Pénurie des ressources hydriques: Les risques de la gestion décentralisée

« La gestion décentralisée des ressources hydriques pose problème parce que chaque région va essayer de trouver ses propres solutions et va légiférer de son propre chef », assure Raoudha Gafrej, experte en eau et en changement climatique à La Presse.
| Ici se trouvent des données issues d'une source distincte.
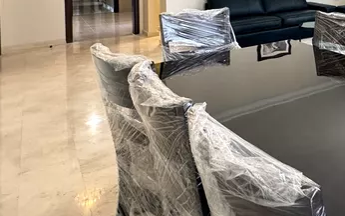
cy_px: -34
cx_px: 353
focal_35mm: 40
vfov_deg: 28.4
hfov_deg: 41.9
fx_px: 376
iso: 320
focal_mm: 2.22
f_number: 2.2
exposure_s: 1/88
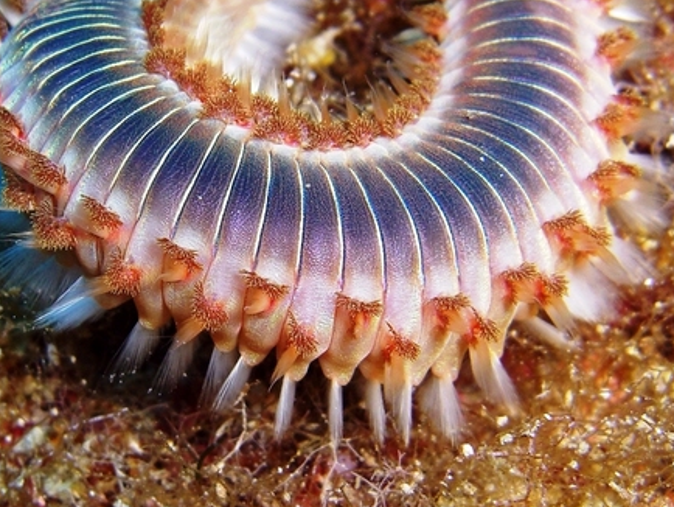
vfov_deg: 26.1
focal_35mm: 56
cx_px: 294
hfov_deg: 34.3
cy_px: 204
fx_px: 1091
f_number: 5.6
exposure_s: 1/60
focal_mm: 7.9
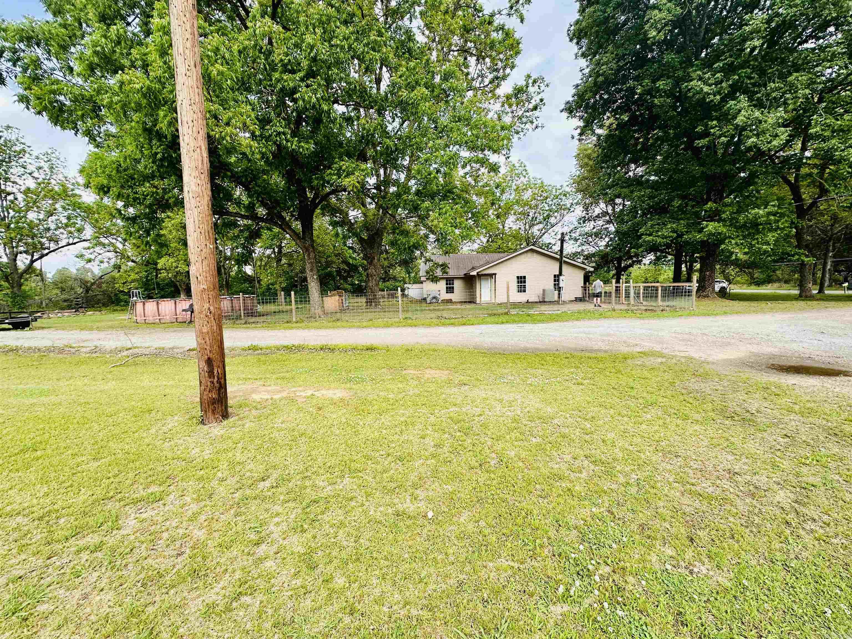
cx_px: 426
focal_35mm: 14
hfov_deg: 102.1
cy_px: 320
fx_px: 345
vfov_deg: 85.7
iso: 40
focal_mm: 2.22
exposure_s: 1/720
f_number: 2.2
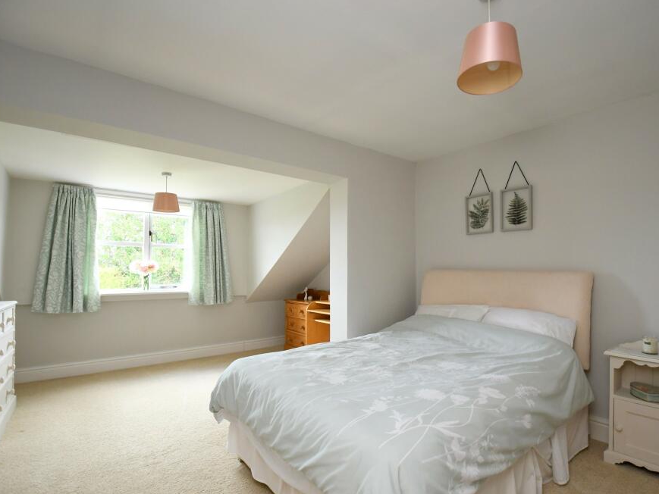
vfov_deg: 74.7
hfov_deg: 90.8
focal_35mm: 17
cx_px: 357
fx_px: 324
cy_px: 256
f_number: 3.5
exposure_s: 1/250
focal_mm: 10
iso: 1250
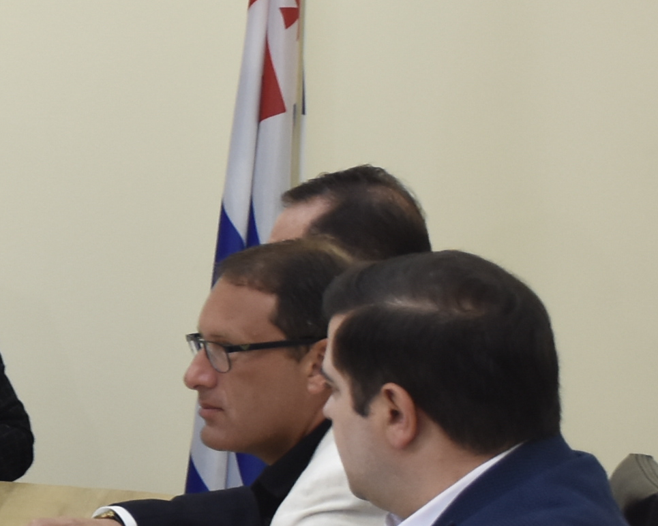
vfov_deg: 8.7
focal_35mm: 177
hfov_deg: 10.0
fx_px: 3451
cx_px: -710
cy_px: 283
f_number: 4
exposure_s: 1/100
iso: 640
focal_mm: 27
Le conseil régional de Kasserine a voté, au mois de septembre dernier, la création d’une Agence de gestion des réseaux d’eau en milieu rural, actuellement gérés par les Groupements de développement agricole GDA. Il s’agit d’une initiative qui a été proposée par le gouverneur de Kasserine, dans l’objectif de pallier les difficultés de gestion de l’eau, dont ont fait montre les GDA de la région, mais aussi afin de garantir l’alimentation en eau potable des groupements d’habitation et des établissements scolaires. Si la décision a été votée selon les dispositions de la loi relative aux conseils régionaux, il n’existe aucun texte juridique qui autorise la création, à l’échelle régionale, d’une Agence de gestion des eaux dans les zones rurales. « Le conseil régional de Kasserine a voté la proposition, alors que le Code de l’eau de 1975 en vigueur ne contient aucune disposition relative à la création d’agence régionale de gestion des eaux », affirme à La Presse, Raoudha Gafrej, experte en eau et en changement climatique.

Les GDA, un modèle de gestion devenu suranné ?

La décision prise par le conseil régional remet, en effet, sur la table la question relative à l’efficacité des GDA dans la gestion des eaux en milieu rural. Ces groupements, qui croulent sous le poids de l’endettement, peinent à subvenir aux besoins des agriculteurs en eau. Le coût élevé de l’énergie nécessaire à la production et à la distribution de l’eau dans les zones enclavées et difficiles d’accès et le non-paiement des factures ont fait que les GDA se trouvent sur le fil du rasoir et n’arrivent plus à assurer le rôle qui leur échoit. Une gestion décentralisée des ressources hydriques serait-elle alors la solution face à l’échec de ces groupements, qui ont assuré pendant des décennies la desserte des campagnards et des agriculteurs en eau potable? « La gestion décentralisée des ressources hydriques pose problème, parce que chaque région va essayer de trouver ses propres solutions et va légiférer de son propre chef… Cela va être catastrophique parce que l’eau est quand même une ressource nationale. Les nappes sont interconnectées. Il est inconcevable que chaque région légifère d’une manière indépendante sur la question », explique dans ce sens Gafrej.  La Tunisie fait face à une crise alarmante de l’eau. Même si la rareté des ressources hydriques ne date pas d’aujourd’hui, trouver des solutions durables et pérennes à une crise qui s’accentue sous l’effet du changement climatique devrait être une priorité absolue. Encore faut-il mettre l’accent sur les défis liés à la pénurie d’eau et auxquels fait face l’agriculture, un secteur qui peine à se projeter dans le futur.